**TEXT BLOCK:**

Data redaction
Overview
The Data Redaction feature is designed to automatically remove sensitive information from the node-chat
application at regular intervals to comply with data retention policies and privacy concerns. This feature runs as a cron job named 'data-redaction-task' every day at midnight, soft-deleting or redacting specified data older than a customizable retention period. As this is a soft delete, files or other data assigned to a chat are not deleted; this is handled as a dedicated feature.
Activation
To activate the Data Redaction feature, you need to define an environment variable in node-chat
:
Environment Variable:
DATA_RETENTION_IN_DAYS
Description: Specifies the number of days that data should be retained before being redacted. Data older than this specified duration will be redacted.
Redaction Process
The feature runs a daily cron job that performs the following actions on data older than the defined retention period:
Soft Delete Chats: Mark chats as soft deleted instead of hard deleting them, which allows the data to be kept for analytics and metrics purposes.
Redact Specific Fields: To comply with data privacy, specific sensitive fields in chats and messages are emptied or sanitized, including:
Chat:
Title: Set to empty.
Feedback:
Text: Set to empty.
Additional Info: Set to empty.

**WORK ORDER 1:** For each statement about the data redaction page, answer yes or no depending on whether it agrees with the page, and quote the words that decide it. (a) The redaction cron job runs every day at midnight. (b) Files assigned to a chat are deleted during redaction. (c) Chats older than the retention period are hard deleted.
**WORK ORDER 2:** According to the data redaction page, which environment variable must be defined in node-chat to activate the feature?

**GIVEN INFORMATION:**

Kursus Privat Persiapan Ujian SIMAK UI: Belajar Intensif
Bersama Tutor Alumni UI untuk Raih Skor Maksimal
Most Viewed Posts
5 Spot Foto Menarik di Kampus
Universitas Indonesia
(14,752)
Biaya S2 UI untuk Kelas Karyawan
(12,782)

==

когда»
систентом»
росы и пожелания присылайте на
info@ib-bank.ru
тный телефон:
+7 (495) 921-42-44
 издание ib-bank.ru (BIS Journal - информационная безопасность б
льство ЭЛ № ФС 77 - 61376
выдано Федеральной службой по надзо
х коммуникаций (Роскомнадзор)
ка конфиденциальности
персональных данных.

**EXERCISE RESPONSE 1:**
(a) Yes: "This feature runs as a cron job named 'data-redaction-task' every day at midnight"
(b) No: "files or other data assigned to a chat are not deleted"
(c) No: "Mark chats as soft deleted instead of hard deleting them"

**EXERCISE RESPONSE 2:** DATA_RETENTION_IN_DAYS